In this problem, since Cu2+(aq)/Cu(s) is written on the right side of the cell diagram, it should be the cathode. So, Cu2+(aq)/Cu(s) should be written as a reduction half reaction. However, the textbook solutions says that it is the anode and is instead written as an oxidation half reaction. Why is this? If the Cu2+(aq)/Cu(s) electrode is on the right of the cell diagram, then shouldn't it be the cathode?

### Re: 6M.1

Posted: Mon Feb 24, 2020 5:11 pm
You're right, if the Cu half reaction is written on the right side of the equation, it should be the cathode.

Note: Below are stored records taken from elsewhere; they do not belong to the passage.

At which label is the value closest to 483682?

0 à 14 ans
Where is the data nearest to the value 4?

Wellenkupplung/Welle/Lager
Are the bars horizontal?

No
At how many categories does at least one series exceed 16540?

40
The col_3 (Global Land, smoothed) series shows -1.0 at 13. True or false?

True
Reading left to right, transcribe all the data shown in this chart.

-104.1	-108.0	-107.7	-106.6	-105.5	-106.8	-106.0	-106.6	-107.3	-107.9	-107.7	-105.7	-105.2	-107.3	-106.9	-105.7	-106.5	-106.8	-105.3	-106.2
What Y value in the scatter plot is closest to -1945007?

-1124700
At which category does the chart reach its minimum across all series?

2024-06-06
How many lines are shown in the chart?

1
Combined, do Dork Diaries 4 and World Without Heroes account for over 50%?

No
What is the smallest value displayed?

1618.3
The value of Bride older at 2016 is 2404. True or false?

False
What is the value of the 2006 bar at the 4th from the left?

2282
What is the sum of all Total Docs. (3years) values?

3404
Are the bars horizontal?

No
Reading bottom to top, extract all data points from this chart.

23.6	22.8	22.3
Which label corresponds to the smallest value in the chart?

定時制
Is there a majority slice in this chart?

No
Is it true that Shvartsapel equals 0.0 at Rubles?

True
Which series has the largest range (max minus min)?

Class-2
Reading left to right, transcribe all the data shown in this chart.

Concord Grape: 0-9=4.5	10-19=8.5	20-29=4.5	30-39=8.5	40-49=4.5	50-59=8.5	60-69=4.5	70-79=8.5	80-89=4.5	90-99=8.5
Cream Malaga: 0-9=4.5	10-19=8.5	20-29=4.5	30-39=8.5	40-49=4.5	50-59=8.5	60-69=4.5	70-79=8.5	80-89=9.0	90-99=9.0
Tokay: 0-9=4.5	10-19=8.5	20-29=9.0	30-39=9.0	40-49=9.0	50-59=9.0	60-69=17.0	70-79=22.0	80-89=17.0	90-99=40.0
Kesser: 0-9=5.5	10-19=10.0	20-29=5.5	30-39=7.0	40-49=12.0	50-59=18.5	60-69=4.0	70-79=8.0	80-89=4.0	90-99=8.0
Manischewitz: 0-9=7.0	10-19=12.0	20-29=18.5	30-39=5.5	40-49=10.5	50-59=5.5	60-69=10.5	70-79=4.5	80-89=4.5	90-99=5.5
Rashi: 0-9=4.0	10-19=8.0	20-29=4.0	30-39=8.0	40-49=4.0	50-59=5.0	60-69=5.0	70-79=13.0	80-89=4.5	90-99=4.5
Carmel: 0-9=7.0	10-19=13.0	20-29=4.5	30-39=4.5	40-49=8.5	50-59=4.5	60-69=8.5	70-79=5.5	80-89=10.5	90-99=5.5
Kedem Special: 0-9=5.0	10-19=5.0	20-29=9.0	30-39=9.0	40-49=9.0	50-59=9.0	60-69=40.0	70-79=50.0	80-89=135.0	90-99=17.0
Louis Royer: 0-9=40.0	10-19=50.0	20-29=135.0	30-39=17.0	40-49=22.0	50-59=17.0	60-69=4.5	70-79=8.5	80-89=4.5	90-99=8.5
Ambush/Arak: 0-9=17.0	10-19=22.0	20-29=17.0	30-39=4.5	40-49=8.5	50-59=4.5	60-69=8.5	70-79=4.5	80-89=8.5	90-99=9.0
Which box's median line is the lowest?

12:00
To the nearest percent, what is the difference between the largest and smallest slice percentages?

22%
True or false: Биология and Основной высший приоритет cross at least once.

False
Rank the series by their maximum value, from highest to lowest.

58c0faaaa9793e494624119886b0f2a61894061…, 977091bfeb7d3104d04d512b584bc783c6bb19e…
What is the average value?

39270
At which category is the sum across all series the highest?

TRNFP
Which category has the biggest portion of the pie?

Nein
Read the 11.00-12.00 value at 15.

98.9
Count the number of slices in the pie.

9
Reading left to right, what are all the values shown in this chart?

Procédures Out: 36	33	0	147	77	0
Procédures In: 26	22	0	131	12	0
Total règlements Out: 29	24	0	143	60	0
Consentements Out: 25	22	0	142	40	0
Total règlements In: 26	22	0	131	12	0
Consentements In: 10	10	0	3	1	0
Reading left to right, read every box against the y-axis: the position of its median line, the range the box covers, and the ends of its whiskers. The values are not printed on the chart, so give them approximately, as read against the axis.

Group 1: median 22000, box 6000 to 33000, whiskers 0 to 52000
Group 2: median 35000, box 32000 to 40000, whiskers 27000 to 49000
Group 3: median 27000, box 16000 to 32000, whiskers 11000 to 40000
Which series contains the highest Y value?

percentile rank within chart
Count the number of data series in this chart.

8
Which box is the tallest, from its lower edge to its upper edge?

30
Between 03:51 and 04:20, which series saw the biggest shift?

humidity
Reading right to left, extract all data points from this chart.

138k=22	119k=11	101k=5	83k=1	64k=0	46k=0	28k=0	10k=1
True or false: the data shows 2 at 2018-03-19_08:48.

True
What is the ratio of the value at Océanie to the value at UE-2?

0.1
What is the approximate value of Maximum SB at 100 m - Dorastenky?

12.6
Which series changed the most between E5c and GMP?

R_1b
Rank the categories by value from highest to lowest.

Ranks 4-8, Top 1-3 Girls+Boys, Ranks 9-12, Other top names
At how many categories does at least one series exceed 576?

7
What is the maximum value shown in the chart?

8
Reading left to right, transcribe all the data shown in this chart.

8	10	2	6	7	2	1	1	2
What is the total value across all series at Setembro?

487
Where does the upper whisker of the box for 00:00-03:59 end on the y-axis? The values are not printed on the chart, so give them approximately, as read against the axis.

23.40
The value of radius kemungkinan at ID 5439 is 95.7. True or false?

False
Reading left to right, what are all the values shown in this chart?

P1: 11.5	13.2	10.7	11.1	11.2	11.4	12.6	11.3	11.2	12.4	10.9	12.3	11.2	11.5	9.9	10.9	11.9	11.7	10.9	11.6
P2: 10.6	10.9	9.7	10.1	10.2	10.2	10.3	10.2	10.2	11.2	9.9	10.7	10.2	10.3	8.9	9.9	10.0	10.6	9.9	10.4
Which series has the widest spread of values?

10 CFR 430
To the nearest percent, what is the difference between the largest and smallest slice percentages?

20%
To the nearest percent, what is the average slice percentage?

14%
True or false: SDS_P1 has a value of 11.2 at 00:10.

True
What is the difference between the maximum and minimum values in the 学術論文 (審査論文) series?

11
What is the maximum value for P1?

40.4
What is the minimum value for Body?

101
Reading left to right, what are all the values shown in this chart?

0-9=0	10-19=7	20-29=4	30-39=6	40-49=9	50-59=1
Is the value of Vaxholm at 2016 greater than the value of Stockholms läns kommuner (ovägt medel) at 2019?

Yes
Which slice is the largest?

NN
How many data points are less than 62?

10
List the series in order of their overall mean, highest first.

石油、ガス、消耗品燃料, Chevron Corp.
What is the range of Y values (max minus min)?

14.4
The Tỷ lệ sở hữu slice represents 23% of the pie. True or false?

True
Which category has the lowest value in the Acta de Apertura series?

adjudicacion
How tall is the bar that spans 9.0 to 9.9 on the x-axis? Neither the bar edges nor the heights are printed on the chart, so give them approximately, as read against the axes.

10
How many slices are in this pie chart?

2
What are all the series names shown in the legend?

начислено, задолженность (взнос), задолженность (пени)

This is probably a typo in the textbook as the solutions manual writes it on the left side of the cell diagram, making it the anode.

### Re: 6M.1

Posted: Tue Feb 25, 2020 10:57 am
Has anyone confirmed if this is a typo? I was confused when looking at the answer key.

### Re: 6M.1

Posted: Tue Feb 25, 2020 4:12 pm
I am not sure if it is a typo, but I was wondering what answer would you get if the Cu2+/Cu is the cathode so that I can check mine.

### Re: 6M.1

Posted: Tue Feb 25, 2020 4:29 pm
In 6 L.3 of the textbook, it says that a positive cell potential indicates that the right side of the cell diagram is the cathode. Conversely, a negative cell potential indicates that the left side of the cell diagram in the cathode. In this question, the cell potential is negative (-0.689 V), so the left side of the cell diagram (M 2+/M) is the cathode.